* **DIRECTIONS FOR THIS TASK**: Convert everything in the items below, from the very first line down through the line that contains "genus: Rhipidura", into a JSON list of strings with one string for each line and any blank lines left out.

* **TASK INPUTS**:
-- start --

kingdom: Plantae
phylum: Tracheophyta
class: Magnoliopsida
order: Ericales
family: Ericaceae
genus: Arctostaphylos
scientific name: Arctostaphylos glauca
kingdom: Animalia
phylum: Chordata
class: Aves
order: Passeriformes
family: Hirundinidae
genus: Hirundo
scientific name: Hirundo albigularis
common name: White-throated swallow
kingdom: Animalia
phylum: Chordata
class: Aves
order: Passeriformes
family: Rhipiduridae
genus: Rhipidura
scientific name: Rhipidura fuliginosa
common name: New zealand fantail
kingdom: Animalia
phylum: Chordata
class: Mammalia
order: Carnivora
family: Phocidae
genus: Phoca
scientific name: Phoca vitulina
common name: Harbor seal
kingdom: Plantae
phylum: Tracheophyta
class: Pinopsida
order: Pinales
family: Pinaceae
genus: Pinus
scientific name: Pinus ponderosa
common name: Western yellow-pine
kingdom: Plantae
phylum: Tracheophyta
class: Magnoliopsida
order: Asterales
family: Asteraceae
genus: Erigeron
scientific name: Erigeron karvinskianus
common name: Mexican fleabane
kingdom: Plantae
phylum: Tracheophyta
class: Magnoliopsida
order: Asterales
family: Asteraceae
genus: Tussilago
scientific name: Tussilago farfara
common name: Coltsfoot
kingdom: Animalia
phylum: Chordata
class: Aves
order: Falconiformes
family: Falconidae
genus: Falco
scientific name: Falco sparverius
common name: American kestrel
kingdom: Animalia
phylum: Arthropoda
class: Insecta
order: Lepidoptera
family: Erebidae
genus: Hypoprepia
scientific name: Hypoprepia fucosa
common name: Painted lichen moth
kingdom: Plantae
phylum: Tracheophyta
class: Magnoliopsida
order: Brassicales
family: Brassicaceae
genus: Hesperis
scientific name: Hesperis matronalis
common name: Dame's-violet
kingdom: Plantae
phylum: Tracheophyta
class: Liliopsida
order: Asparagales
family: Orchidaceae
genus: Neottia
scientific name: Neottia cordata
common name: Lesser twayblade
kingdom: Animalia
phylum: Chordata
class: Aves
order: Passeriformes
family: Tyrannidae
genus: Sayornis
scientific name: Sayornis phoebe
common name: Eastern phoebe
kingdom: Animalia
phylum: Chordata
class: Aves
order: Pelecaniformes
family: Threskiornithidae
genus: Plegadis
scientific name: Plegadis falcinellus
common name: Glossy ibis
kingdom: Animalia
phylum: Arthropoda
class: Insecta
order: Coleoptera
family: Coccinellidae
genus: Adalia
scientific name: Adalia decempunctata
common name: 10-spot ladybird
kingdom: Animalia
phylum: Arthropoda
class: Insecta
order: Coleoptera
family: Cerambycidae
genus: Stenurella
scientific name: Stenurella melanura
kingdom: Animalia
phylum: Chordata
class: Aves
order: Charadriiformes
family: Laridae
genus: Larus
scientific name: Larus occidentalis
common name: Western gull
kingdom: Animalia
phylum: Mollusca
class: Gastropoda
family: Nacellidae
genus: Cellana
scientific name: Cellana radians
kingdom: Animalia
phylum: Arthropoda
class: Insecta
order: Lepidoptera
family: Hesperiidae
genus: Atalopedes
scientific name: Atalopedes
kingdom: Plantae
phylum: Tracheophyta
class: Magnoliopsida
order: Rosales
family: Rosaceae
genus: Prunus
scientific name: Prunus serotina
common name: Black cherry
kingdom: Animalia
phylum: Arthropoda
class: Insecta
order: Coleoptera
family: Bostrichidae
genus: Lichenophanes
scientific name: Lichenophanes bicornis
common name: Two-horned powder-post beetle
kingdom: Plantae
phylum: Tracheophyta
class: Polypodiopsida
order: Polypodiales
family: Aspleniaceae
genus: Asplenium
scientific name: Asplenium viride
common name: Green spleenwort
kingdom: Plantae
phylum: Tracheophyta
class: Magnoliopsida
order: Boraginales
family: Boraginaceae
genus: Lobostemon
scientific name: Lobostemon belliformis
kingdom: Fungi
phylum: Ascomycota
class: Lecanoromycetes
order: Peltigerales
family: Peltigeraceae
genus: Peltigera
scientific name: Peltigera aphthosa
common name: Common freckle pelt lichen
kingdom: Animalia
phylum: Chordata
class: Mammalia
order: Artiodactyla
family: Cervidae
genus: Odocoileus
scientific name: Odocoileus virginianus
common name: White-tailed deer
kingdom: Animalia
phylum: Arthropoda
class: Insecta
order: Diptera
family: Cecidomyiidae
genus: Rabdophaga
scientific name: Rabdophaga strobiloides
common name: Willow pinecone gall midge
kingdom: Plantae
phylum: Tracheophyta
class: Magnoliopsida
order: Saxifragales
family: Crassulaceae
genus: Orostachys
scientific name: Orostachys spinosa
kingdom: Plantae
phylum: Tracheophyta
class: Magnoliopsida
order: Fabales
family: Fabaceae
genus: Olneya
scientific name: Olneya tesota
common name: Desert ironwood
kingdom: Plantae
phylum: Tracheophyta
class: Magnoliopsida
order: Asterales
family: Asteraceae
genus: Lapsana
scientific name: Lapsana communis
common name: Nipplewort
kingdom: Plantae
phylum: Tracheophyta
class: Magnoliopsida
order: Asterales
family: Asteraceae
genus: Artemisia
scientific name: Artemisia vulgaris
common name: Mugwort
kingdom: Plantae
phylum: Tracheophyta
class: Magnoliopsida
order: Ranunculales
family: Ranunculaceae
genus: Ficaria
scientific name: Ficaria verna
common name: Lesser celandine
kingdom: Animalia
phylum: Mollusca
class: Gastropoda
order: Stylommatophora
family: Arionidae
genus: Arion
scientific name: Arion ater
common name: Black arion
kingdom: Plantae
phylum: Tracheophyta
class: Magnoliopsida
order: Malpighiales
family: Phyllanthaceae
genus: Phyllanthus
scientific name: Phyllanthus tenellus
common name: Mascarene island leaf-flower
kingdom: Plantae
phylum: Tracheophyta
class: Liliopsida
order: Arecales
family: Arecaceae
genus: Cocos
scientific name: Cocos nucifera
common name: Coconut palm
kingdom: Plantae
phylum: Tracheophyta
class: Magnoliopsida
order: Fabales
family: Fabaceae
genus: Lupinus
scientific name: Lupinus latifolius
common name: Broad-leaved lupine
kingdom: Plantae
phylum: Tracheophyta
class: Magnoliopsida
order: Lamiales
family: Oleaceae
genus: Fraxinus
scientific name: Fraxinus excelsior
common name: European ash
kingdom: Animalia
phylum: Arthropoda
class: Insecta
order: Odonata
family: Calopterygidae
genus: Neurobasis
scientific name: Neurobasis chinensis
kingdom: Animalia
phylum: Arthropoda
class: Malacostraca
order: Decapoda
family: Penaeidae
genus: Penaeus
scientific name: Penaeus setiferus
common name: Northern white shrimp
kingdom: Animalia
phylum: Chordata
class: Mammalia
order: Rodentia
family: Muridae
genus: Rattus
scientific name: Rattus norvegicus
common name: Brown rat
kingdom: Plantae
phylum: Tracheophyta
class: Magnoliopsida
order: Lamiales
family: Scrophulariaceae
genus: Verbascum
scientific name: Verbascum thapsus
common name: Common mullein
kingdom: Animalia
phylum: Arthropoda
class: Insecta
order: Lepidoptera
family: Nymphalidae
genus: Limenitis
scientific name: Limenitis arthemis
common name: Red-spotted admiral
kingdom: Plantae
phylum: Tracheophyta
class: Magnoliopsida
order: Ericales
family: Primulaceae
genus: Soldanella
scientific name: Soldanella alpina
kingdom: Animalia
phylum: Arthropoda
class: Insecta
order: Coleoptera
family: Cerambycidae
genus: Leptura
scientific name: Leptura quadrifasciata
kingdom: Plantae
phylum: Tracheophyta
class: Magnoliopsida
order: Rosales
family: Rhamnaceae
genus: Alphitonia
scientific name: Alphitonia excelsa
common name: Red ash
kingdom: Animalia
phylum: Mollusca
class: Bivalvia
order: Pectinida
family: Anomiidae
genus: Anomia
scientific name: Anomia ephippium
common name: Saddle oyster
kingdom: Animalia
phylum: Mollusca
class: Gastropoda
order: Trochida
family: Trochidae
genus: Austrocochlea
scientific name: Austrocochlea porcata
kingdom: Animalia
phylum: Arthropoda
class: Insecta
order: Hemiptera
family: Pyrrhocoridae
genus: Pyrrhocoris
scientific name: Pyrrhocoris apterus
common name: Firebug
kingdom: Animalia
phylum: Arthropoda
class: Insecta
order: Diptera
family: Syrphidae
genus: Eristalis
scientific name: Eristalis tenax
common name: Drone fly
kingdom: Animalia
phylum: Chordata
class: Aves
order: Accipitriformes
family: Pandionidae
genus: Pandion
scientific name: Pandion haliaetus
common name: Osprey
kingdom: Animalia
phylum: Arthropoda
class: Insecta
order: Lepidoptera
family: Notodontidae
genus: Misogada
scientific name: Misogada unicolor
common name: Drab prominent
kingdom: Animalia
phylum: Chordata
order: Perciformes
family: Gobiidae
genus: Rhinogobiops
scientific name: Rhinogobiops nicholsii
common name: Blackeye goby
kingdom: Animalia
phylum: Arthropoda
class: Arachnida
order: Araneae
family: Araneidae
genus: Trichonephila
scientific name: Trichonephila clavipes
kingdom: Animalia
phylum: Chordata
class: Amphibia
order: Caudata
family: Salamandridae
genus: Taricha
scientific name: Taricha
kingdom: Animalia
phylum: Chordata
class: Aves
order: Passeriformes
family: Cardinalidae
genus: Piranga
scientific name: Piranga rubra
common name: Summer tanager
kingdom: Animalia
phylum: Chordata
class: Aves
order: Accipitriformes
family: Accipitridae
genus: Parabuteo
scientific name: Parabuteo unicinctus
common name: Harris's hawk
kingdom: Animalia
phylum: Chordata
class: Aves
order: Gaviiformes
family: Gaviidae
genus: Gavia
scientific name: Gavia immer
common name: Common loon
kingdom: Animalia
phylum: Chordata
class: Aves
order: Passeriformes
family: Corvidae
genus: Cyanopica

-- end --

* **OUTPUT FOR THIS EXERCISE**:
[
  "kingdom: Plantae",
  "phylum: Tracheophyta",
  "class: Magnoliopsida",
  "order: Ericales",
  "family: Ericaceae",
  "genus: Arctostaphylos",
  "scientific name: Arctostaphylos glauca",
  "kingdom: Animalia",
  "phylum: Chordata",
  "class: Aves",
  "order: Passeriformes",
  "family: Hirundinidae",
  "genus: Hirundo",
  "scientific name: Hirundo albigularis",
  "common name: White-throated swallow",
  "kingdom: Animalia",
  "phylum: Chordata",
  "class: Aves",
  "order: Passeriformes",
  "family: Rhipiduridae",
  "genus: Rhipidura"
]